The field names are machine-facing. The thinking should stay simple:

central_thesis: one-sentence paper idea.
central_insight: what readers learn.
story_spine: problem -> gap -> method -> result -> limit.
evidence_grounding: facts, allowed interpretations, and things not to claim.
analysis_plan: the checks a reviewer would ask for.

Analysis Plan

A mature empirical paper usually needs 4-8 analysis jobs beyond the main result. Choose them because they support the story, not because of a fixed checklist.

Useful analysis roles:

component ablation
robustness or sensitivity
stronger-baseline comparison
subgroup or case breakdown
failure taxonomy
mechanism or attribution check
cost, budget, or efficiency tradeoff
limitation or residual headroom analysis

If there are fewer than 4, mark outline_maturity: "idea_seed" or provide analysis_budget_waiver with a real reason.

Bad To Good Examples

Bad:

"The abstract reports dual ports and 64+64."

Good:

"All methods are compared under the same evidence budget; the exact serving setup is appendix-only."

Bad:

"The latest route selected outline-008 and reran opposite-port probes."

Good:

"The method performs an independent evidence pass and updates a decision only when the new support satisfies preset checks."

Bad:

"Section 3 reports all experiments and Section 4 reports more experiments."

Good:

"The main result tests whether the method improves the target task.

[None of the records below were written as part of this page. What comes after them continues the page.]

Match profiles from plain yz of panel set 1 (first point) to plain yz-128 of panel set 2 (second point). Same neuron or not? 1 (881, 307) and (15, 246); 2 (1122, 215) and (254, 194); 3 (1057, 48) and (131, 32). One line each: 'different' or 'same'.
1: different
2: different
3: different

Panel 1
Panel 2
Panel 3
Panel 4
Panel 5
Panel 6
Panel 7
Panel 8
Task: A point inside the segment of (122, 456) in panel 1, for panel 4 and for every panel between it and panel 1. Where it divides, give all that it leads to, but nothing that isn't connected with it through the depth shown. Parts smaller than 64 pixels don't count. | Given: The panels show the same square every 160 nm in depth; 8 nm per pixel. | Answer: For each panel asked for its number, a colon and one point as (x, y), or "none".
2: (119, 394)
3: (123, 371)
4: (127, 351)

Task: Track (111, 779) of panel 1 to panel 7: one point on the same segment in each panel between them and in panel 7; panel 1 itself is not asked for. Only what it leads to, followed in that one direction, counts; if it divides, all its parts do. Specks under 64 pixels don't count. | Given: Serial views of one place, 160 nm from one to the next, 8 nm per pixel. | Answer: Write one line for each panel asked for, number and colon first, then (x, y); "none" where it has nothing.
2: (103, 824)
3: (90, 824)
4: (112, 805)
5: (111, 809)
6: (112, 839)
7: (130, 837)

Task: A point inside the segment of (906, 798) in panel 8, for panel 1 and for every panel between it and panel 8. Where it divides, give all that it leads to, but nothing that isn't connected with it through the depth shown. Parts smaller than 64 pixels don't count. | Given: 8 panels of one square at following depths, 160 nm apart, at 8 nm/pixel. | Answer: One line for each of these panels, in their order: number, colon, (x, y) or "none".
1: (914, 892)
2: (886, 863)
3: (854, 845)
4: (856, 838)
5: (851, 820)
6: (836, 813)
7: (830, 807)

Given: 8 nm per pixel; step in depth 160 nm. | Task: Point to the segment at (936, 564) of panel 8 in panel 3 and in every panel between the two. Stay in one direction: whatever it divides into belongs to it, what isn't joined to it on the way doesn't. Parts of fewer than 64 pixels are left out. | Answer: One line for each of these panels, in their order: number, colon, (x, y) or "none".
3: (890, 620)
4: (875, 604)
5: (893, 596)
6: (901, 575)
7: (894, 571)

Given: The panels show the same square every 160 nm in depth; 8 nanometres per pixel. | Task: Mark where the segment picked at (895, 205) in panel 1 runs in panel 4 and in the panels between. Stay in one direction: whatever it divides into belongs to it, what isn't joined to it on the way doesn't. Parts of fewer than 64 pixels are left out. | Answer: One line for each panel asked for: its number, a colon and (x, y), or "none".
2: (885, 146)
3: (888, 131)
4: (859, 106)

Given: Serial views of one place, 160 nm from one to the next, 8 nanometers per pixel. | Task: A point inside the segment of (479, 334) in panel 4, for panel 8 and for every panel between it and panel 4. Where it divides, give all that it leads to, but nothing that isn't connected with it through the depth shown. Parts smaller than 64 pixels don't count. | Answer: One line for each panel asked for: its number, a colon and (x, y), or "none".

The analyses then ask why: whether the gain comes from the proposed component, whether it survives stronger baselines, where it fails, and what budget it costs."

Bad:

"We did only two follow-up analyses because those were the latest completed runs."

Good:

"The outline plans six follow-ups: ablation, stronger baseline, sensitivity, failure taxonomy, subgroup breakdown, and cost. If only two can be run, the paper is marked early/narrow instead of mature."

Validation

Before handing to write, check:

artifact.validate_academic_outline(detail='full') passes.
The paper has one clear idea and 1-3 scoped claims.
If the outline is mature/full-empirical, insight_ladder, novelty boundary, reviewer objections, claim falsification criteria, and analysis-count reminders are present or explicitly waived.
The outline says what was observed, what can be interpreted, and what must not be claimed.
The analysis plan has 4-8 useful jobs, or a waiver.
Main-text experiment/analysis item ids are checked for stale duplicates that inflate evidence count.
paper_view does not mention quest, worktree, selected outline, route history, user requests, ports, or 64+64.
Exact engineering details are in evidence_view or appendix-only fields.

Read references/outline-patterns.md when you need more examples.